Im Klartext, so verstehe ich das als Nicht-Volkswirtschaftler: Mehr Waffensysteme, höheres Bruttoinlandsprodukt. Alles gut. Und selbst wenn der Investitionsanteil im aktuellen Verteidigungshaushalt mit knapp fünf Milliarden Euro etwas unter den Versorgungslasten, also vor allem Pensionen, im gleichen Etat liegt (gut fünf Milliarden Euro) – die Truppe sorgt damit für eine positive Gesamtrechnung? Nicht ganz, die Statistiker beurteilen die Neuregelung so:

Nach einer ersten vorläufigen Schätzung ist für Deutschland mit einer Niveauanhebung des Bruttoinlandsprodukts um etwa 3 % aufgrund der Konzeptänderungen und -präzisierungen zu rechnen. Dies ist vor allem auf die Behandlung von FuE-Ausgaben als Investitionen zurückzuführen. Für den Finanzierungssaldo des Staates beziehungsweise die Defizitquote werden keine großen Änderungen erwartet, vor allem weil aktivierte FuE-Ausgaben und militärische Waffen sich hier nicht auswirken.
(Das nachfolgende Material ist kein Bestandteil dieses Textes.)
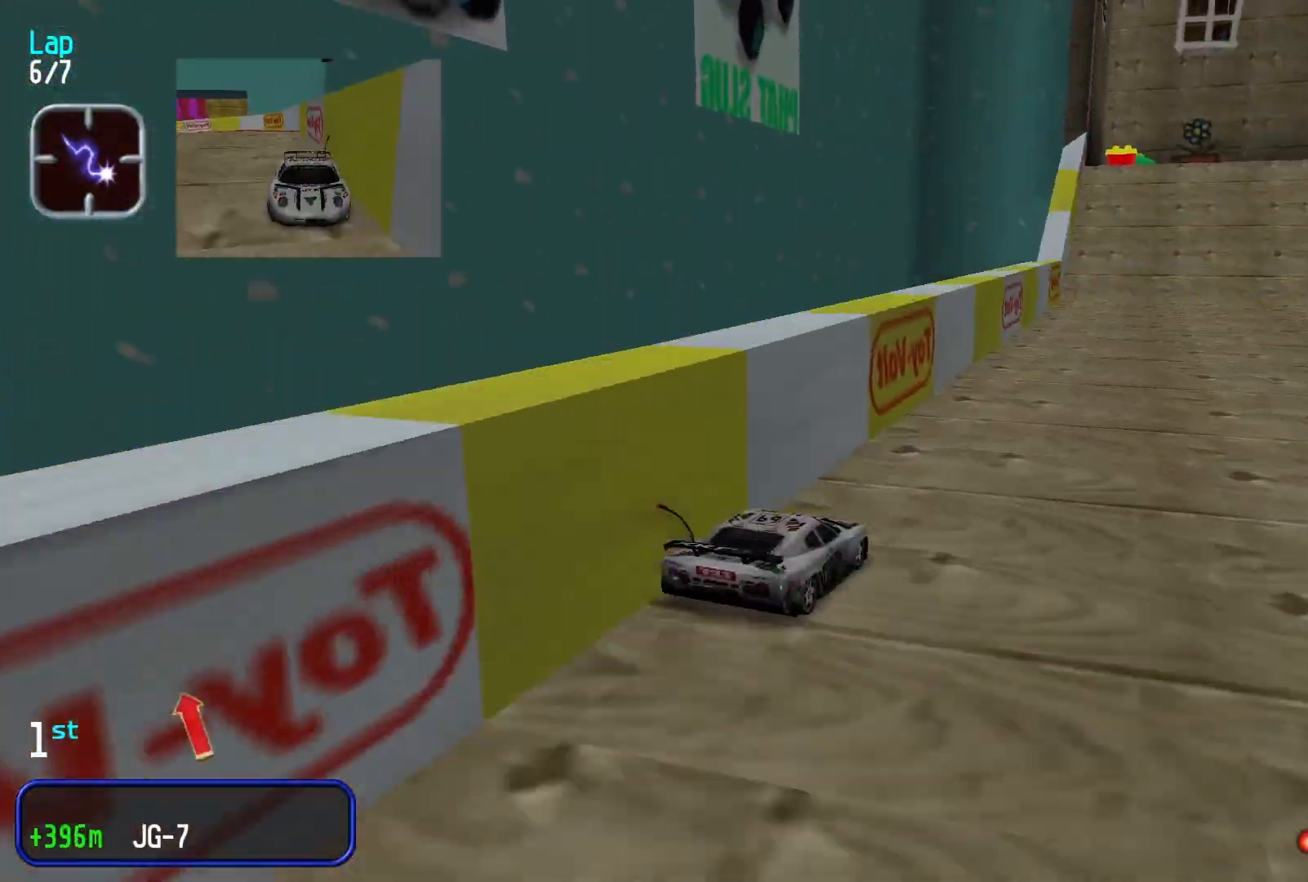
{"buttons": [], "left_stick": "center", "events": [[133, "left_stick", "right"], [200, "left_stick", "center"]]}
Sind eigentlich die Abgrenzungen zwischen Waffen und Munition geklärt? So ’ne PAC-3-Rakete für die Patriot kostet ja auch mehr als ein Eigenheim, und so lange sie nicht genutzt wird, ist es eine Investition?

(Hinweis für die Spätgeborenen: Ich weiß, dass es inzwischen Bruttoinlandsprodukt heißt. Aber die Überschrift ist ein Zitat aus einem recht alten Song der Band Geier Sturzflug)

(Foto: Der Schützenpanzer Puma bei einer Heißklimaerprobung in den Vereinigten Arabischen Emiraten am 17. Oktober 2013 – Bundeswehr/ Sebastian Wilke)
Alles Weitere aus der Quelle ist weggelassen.